Certes, du gel hydro-alcoolique attend les étudiants à l’entrée de l’école et le port du masque est obligatoire pendant les cours. Mais, précisément, les cours ont repris! « Etudier en présentiel, ça change la vie, se réjouit Astrid. C’est beaucoup plus stimulant. On a des échanges avec les profs qui, ici, sont toujours très disponibles. » Gautié souligne l’impression d’un «retour à la vie d’avant ». Il détaille : « Ça n’a plus rien à voir avec le mois de novembre quand on était tous enfermés dans nos apparts. Là, on peut inviter des gens chez soi, se réunir dans les parcs, sortir boire une bière (A Montréal, l’équivalent d’un passe sanitaire a été mis en place, avec vérification du QR Code et présentation d’une pièce d’identité pour entrer dans les restaurants, les bars, etc, ndlr). Le fait qu’il y ait le vaccin a détendu l’atmosphère. Du coup on profite beaucoup du mois de septembre. Et puis oui, on retourne à l’école, on croise du monde dans les couloirs. » Des choses simples que, désormais, les jeunes gens savourent. « On profite enfin de la vie étudiante, s’exclame Astrid. C’était vraiment frustrant d’être dans ces années d’études et de ne rien pouvoir faire. »

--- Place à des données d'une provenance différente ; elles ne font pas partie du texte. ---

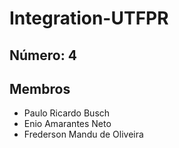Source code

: # Integration-UTFPR

## Número: 4

## Membros
- Paulo Ricardo Busch
- Enio Amarantes Neto
- Frederson Mandu de Oliveira
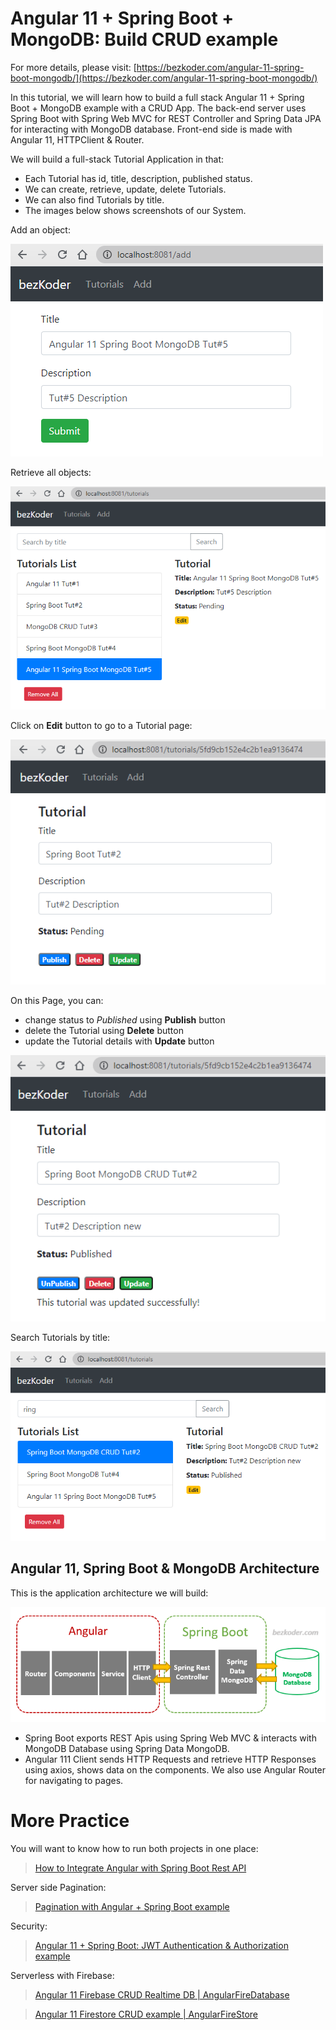 # Angular 11 + Spring Boot + MongoDB: Build CRUD example

For more details, please visit:
[https://bezkoder.com/angular-11-spring-boot-mongodb/](https://bezkoder.com/angular-11-spring-boot-mongodb/)

In this tutorial, we will learn how to build a full stack Angular 11 + Spring Boot + MongoDB example with a CRUD App. The back-end server uses Spring Boot with Spring Web MVC for REST Controller and Spring Data JPA for interacting with MongoDB database. Front-end side is made with Angular 11, HTTPClient & Router.

We will build a full-stack Tutorial Application in that:

- Each Tutorial has id, title, description, published status.
- We can create, retrieve, update, delete Tutorials.
- We can also find Tutorials by title.
- The images below shows screenshots of our System.

Add an object:

![angular-11-spring-boot-mongodb-example-crud-create-tutorial](angular-11-spring-boot-mongodb-example-crud-create-tutorial.png)

Retrieve all objects:

![angular-11-spring-boot-mongodb-example-crud-retrieve-all-tutorial](angular-11-spring-boot-mongodb-example-crud-retrieve-all-tutorial.png)

Click on **Edit** button to go to a Tutorial page:

![angular-11-spring-boot-mongodb-example-crud-retrieve-one-tutorial](angular-11-spring-boot-mongodb-example-crud-retrieve-one-tutorial.png)

On this Page, you can:

- change status to *Published* using **Publish** button
- delete the Tutorial using **Delete** button
- update the Tutorial details with **Update** button

![angular-11-spring-boot-mongodb-example-crud-update-tutorial](angular-11-spring-boot-mongodb-example-crud-update-tutorial.png)

Search Tutorials by title:

![angular-11-spring-boot-mongodb-example-crud-search-tutorial](angular-11-spring-boot-mongodb-example-crud-search-tutorial.png)

## Angular 11, Spring Boot & MongoDB Architecture
This is the application architecture we will build:

![angular-11-spring-boot-mongodb-example-crud-architecture](angular-11-spring-boot-mongodb-example-crud-architecture.png)

- Spring Boot exports REST Apis using Spring Web MVC & interacts with MongoDB Database using Spring Data MongoDB.
- Angular 111 Client sends HTTP Requests and retrieve HTTP Responses using axios, shows data on the components. We also use Angular Router for navigating to pages.

# More Practice

You will want to know how to run both projects in one place:
> [How to Integrate Angular with Spring Boot Rest API](https://bezkoder.com/integrate-angular-spring-boot/)

Server side Pagination:
> [Pagination with Angular + Spring Boot example](https://bezkoder.com/pagination-angular-10-spring-boot/)

Security:
> [Angular 11 + Spring Boot: JWT Authentication & Authorization example](https://bezkoder.com/angular-11-spring-boot-jwt-auth/)

Serverless with Firebase:
> [Angular 11 Firebase CRUD Realtime DB | AngularFireDatabase](https://bezkoder.com/angular-11-firebase-crud/)

> [Angular 11 Firestore CRUD example | AngularFireStore](https://bezkoder.com/angular-11-firestore-crud-angularfirestore/)
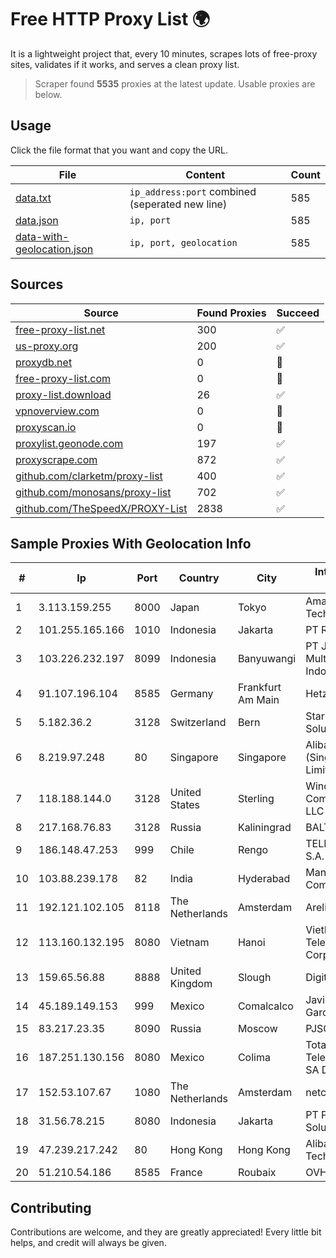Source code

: 
# Free HTTP Proxy List 🌍

It is a lightweight project that, every 10 minutes, scrapes lots of free-proxy sites, validates if it works, and serves a clean proxy list.


> Scraper found **5535** proxies at the latest update. Usable proxies are below.

## Usage

Click the file format that you want and copy the URL.


|File|Content|Count|
|----|-------|-----|
|[data.txt](https://raw.githubusercontent.com/themiralay/Proxy-List-World/master/data.txt)|`ip_address:port` combined (seperated new line)|585|
|[data.json](https://raw.githubusercontent.com/themiralay/Proxy-List-World/master/data.json)|`ip, port`|585|
|[data-with-geolocation.json](https://raw.githubusercontent.com/themiralay/Proxy-List-World/master/data-with-geolocation.json)|`ip, port, geolocation`|585|

## Sources

|Source|Found Proxies|Succeed|
|------|-------------|-------|
|[free-proxy-list.net](https://free-proxy-list.net)|300|✅|
|[us-proxy.org](https://www.us-proxy.org)|200|✅|
|[proxydb.net](http://proxydb.net)|0|🚫|
|[free-proxy-list.com](https://free-proxy-list.com/?page=&port=&type%5B%5D=http&type%5B%5D=https&up_time=0&search=Search)|0|🚫|
|[proxy-list.download](https://www.proxy-list.download/HTTP)|26|✅|
|[vpnoverview.com](https://vpnoverview.com/privacy/anonymous-browsing/free-proxy-servers)|0|🚫|
|[proxyscan.io](https://www.proxyscan.io)|0|🚫|
|[proxylist.geonode.com](https://proxylist.geonode.com/api/proxy-list?limit=300&page=1&sort_by=lastChecked&sort_type=desc&protocols=http,https)|197|✅|
|[proxyscrape.com](https://api.proxyscrape.com/v2/?request=displayproxies&protocol=http&timeout=10000&country=all&ssl=all&anonymity=all)|872|✅|
|[github.com/clarketm/proxy-list](https://raw.githubusercontent.com/clarketm/proxy-list/master/proxy-list-raw.txt)|400|✅|
|[github.com/monosans/proxy-list](https://raw.githubusercontent.com/monosans/proxy-list/main/proxies/http.txt)|702|✅|
|[github.com/TheSpeedX/PROXY-List](https://raw.githubusercontent.com/TheSpeedX/PROXY-List/master/http.txt)|2838|✅|


## Sample Proxies With Geolocation Info

|#|Ip|Port|Country|City|Internet Service Provider|
|-|--|----|-------|----|-------------------------|
|1|3.113.159.255|8000|Japan|Tokyo|Amazon Technologies Inc.|
|2|101.255.165.166|1010|Indonesia|Jakarta|PT Remala Abadi|
|3|103.226.232.197|8099|Indonesia|Banyuwangi|PT Jaringan Multimedia Indonesia|
|4|91.107.196.104|8585|Germany|Frankfurt Am Main|Hetzner Online AG|
|5|5.182.36.2|3128|Switzerland|Bern|Stark Industries Solutions LTD|
|6|8.219.97.248|80|Singapore|Singapore|Alibaba Cloud (Singapore) Private Limited|
|7|118.188.144.0|3128|United States|Sterling|Windstream Communications LLC|
|8|217.168.76.83|3128|Russia|Kaliningrad|BALTNET|
|9|186.148.47.253|999|Chile|Rengo|TELEFÓNICA CHILE S.A.|
|10|103.88.239.178|82|India|Hyderabad|Mana Communications|
|11|192.121.102.105|8118|The Netherlands|Amsterdam|Arelion Sweden AB|
|12|113.160.132.195|8080|Vietnam|Hanoi|VietNam Post and Telecom Corporation|
|13|159.65.56.88|8888|United Kingdom|Slough|DigitalOcean, LLC|
|14|45.189.149.153|999|Mexico|Comalcalco|Javier Tamayo Garcia|
|15|83.217.23.35|8090|Russia|Moscow|PJSC Rostelecom|
|16|187.251.130.156|8080|Mexico|Colima|Total Play Telecomunicaciones SA De CV|
|17|152.53.107.67|1080|The Netherlands|Amsterdam|netcup GmbH|
|18|31.56.78.215|8080|Indonesia|Jakarta|PT Perwira Media Solusi|
|19|47.239.217.242|80|Hong Kong|Hong Kong|Alibaba (US) Technology Co., Ltd.|
|20|51.210.54.186|8585|France|Roubaix|OVH SAS|



## Contributing

Contributions are welcome, and they are greatly appreciated! Every
little bit helps, and credit will always be given.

« Montréal, une ville incroyable ! »
D’autres frustrations sont nées de la crise sanitaire. Comme celle de voir les échanges annuels d’étudiants annulés. « Je suis censée partir en janvier 2022 en Australie, à Brisbane, mais j’ai été réalignée en Angleterre, regrette Astrid. C’est frustrant, surtout que l’Australie vient d’annoncer la réouverture de ses frontières à partir de décembre. » Pour Gautié, c’est la Suisse qui s’est dérobée sous ses pieds. « C’est une accumulation de passages à côté d’opportunités », souffle Astrid.
Quoi qu’il en soir, c’est avec confiance que les deux étudiants abordent cette nouvelle année. « Même si on parle de 4e vague, on voit tout ça plus sereinement », affirme Gautié. « On est beaucoup à être vaccinés, constate Astrid. Je ne vois pas ce que l’on peut faire de plus. » Profiter de cette vie étudiante enfin retrouvée, sans doute. « Dans une ville incroyable », lance Gautié.